Activity — Continue the essay below on trust, faith, and the merging of humans with machines, picking up after its final sentence.

Excerpt to read —
★ ★ ★ ★ ★ ★ ★
Trust and faith are interconnected in that sense. Trust ends where faith begins. You choose to believe in something that you don't necessarily trust, since you can't fully comprehend its ramifications. You develop faith as a need to trust something that implicitly doesn't provide any evidence to do so. You believe, because you choose to. Others may choose differently. Machines are no different.

In WESTWORLD, the machines are the ones we empathise with due to the treatment they suffer at the hands of us humans. In BLUE GENE, I tried to inject a sense of doubt about whom to feel deepest empathy for. A young boy finds himself turned into a half-breed, a combination of organic and synthetic brain tissue that gives him abilities that he doesn't want and attention that he doesn't seek. A highly advanced android offers to help him reach his full potential while covertly coveting his hybrid cortex, eager to become human himself. Who is right? Are we still the dominant species if we are no longer the most powerful one?

There are already products and solutions available to merge your body with machine appendages and enhancements. This postulates that our definition of humanity lies not in our body but in our mind, and most importantly in the seat of our consciousness. This means that a synthetic robot with a human brain would still be human. Robocop is no longer a fantasy, more like a long term plan.
★ ★ ★ ★ ★ ★ ★
Available data —
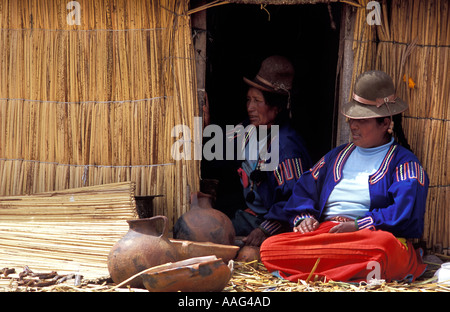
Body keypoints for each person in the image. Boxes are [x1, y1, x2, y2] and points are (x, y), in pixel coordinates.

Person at [260, 70, 429, 283]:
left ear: (385, 123)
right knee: (269, 248)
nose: (353, 126)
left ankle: (321, 268)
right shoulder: (336, 156)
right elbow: (303, 191)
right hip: (326, 234)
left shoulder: (404, 163)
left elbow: (404, 213)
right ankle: (346, 270)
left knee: (383, 249)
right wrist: (304, 218)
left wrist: (358, 225)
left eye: (362, 120)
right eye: (351, 119)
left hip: (368, 237)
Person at [206, 55, 312, 247]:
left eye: (257, 101)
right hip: (248, 212)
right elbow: (218, 151)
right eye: (248, 100)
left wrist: (265, 229)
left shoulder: (286, 148)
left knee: (214, 234)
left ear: (276, 106)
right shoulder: (248, 130)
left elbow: (294, 201)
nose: (250, 107)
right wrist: (205, 129)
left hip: (273, 223)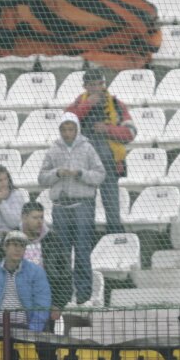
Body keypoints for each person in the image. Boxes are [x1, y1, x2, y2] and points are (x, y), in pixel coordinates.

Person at [38, 112, 105, 305]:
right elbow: (42, 178)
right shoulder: (53, 150)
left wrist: (81, 174)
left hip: (83, 205)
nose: (68, 133)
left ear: (77, 129)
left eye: (71, 129)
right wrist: (57, 173)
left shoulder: (88, 148)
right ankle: (64, 293)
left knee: (83, 249)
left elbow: (100, 174)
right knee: (63, 252)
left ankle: (84, 294)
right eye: (64, 129)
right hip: (60, 206)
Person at [64, 68, 136, 234]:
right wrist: (88, 105)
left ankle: (114, 233)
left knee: (111, 202)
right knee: (85, 203)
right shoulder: (77, 105)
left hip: (109, 162)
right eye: (91, 85)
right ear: (85, 86)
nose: (96, 88)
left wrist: (107, 129)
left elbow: (131, 133)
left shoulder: (117, 105)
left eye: (99, 84)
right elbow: (67, 123)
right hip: (83, 163)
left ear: (103, 84)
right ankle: (86, 236)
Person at [0, 230, 52, 331]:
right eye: (14, 245)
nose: (18, 249)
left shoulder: (36, 272)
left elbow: (42, 305)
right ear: (5, 247)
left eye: (22, 246)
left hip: (26, 328)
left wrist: (33, 332)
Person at [14, 201, 74, 316]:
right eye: (35, 217)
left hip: (46, 299)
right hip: (16, 300)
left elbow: (65, 273)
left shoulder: (53, 239)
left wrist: (58, 304)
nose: (39, 221)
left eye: (41, 217)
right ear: (24, 218)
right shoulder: (12, 238)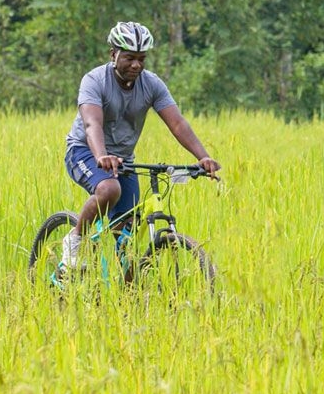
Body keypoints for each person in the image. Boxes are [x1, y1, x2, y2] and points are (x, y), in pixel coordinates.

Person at [56, 21, 220, 281]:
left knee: (127, 238)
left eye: (141, 59)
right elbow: (92, 123)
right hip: (85, 151)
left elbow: (177, 123)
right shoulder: (94, 80)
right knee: (109, 189)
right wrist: (100, 155)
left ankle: (127, 295)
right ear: (113, 55)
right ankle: (75, 240)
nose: (136, 65)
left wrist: (202, 157)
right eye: (129, 58)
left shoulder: (152, 84)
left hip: (124, 162)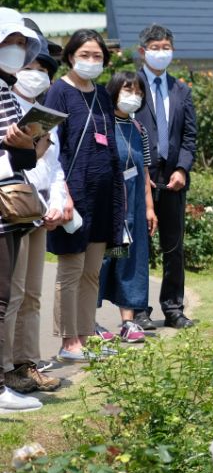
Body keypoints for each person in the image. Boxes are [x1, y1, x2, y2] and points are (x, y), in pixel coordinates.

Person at [44, 29, 126, 363]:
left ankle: (86, 334)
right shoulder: (58, 93)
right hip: (72, 194)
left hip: (103, 194)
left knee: (92, 270)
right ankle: (68, 341)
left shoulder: (103, 95)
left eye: (97, 56)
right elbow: (51, 148)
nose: (92, 61)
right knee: (70, 270)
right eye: (85, 55)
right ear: (70, 55)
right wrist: (61, 193)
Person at [3, 22, 68, 393]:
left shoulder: (40, 113)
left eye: (43, 68)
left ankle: (27, 362)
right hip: (11, 206)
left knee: (31, 293)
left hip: (36, 209)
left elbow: (53, 167)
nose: (36, 74)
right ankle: (6, 367)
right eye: (31, 67)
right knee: (10, 293)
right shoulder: (6, 102)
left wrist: (56, 202)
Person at [132, 24, 196, 330]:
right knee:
★ ★ ★ ★ ★ ★ ★
Output of the exercise —
Could we fall in love with a machine? I believe so since, when we are feeling vulnerable, we remain so eager to believe that the faked emotional response we see in others is true, despite all evidence to the contrary. Finding this response in a robot would surely let us develop feelings for the things, and behave accordingly. Some people love cats, don't they? Same thing.

I believe in machines. I believe that they will pull us forward, away from the Middle Ages, the Industrial Age and the Information Age, into the Intelligence Age. We will focus on intellectual pursuits, striving to outdo and outrun artificial thought. Our physical activity will be delegated to machines, leaving us free to explore virtual realms. We will push our consciousness farther than ever before. We will learn from machines as they learn from us. We will compare creative achievements with them, seeing them as artistic voices akin to our own. We will forge this path together.

And it will be... synthetically beautiful.